A striking finding from the breathing exercises study was that the profound increase in plasma adrenaline levels only occurred during the first session in the morning, not during the second session performed in the afternoon after a 1.5 hour resting period. Nevertheless, the saturation, pO2, pCO2, and pH were identical between the morning and the afternoon sessions. Therefore, the lack of a profound increase of plasma adrenaline levels during the afternoon session may be due to adaptation of the stress response, resulting in lower adrenaline release by the adrenal gland in response to repeated application of the same stressor, a phenomenon which has been described in animals [16]. Alternatively, because the synthesis and storage of catecholamines mainly takes place within chromaffin cells of the adrenal medulla, it may be speculated that the breathing exercises deplete the intravesiculair stores in the cytoplasm of these cells [11, 12]. Although animal experiments have shown that fully depleted catecholamine stores can be replenished within 2 hours [17], this may take longer in humans. In any case, if stores are indeed depleted by the breathing exercise, replenishment must occur within a relatively short timeframe (< 24 hours), as participants of this study, as well as our previous study [1] practiced the breathing exercises daily in the week leading up to the experiment in which the plasma adrenaline concentrations were measured.

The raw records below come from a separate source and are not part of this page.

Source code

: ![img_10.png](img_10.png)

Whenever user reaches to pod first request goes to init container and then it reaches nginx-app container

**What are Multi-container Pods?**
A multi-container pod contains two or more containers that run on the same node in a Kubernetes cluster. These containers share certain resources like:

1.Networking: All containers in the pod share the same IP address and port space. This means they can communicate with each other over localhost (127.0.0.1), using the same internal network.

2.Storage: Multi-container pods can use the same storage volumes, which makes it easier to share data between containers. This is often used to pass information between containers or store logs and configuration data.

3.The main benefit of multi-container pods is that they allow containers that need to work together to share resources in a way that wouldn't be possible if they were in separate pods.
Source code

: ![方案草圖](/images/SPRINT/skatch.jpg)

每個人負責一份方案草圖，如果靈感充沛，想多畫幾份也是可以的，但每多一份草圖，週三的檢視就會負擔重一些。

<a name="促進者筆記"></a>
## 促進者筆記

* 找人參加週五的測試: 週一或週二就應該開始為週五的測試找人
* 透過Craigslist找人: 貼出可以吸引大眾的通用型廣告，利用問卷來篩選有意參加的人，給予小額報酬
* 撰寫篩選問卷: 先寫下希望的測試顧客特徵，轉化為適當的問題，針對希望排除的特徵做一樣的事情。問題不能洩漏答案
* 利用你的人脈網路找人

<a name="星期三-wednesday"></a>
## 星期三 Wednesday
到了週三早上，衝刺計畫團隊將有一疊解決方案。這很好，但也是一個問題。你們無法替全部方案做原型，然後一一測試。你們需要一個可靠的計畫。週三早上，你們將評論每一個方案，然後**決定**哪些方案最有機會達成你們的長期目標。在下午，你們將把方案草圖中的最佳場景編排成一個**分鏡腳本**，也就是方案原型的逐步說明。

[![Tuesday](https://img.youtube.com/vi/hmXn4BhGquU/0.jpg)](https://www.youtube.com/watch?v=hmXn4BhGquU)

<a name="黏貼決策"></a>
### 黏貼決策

Several limitations of our work need to be adressed. First, we studied groups of healthy young male adults, not (older) patients with possible comorbidities, who represent the intended target group for this intervention. Nevertheless, this study provides essential information in terms of designing the most safe and optimal training protocol for use in future clinical studies. Second, the auto-immune response observed in patients with chronic inflammatory conditions clearly differs from that elicited by LPS administration, which models an acute inflammatory response to a bacterial infection. However, several drugs currently used in patients with inflammatory conditions such as rheumatoid arthritis, ankylosing spondylitis and psoriatic arthritis are aimed at reducing the release of several pro-inflammatory cytokines [18], on which the studied intervention has a major suppressive effect. Furthermore, in vivo human efficacy of many biologics used in the treatment of auto-inflammatory disorders was first established in the experimental human endotoxaemia model [19, 20], illustrating that it has value for these diseases.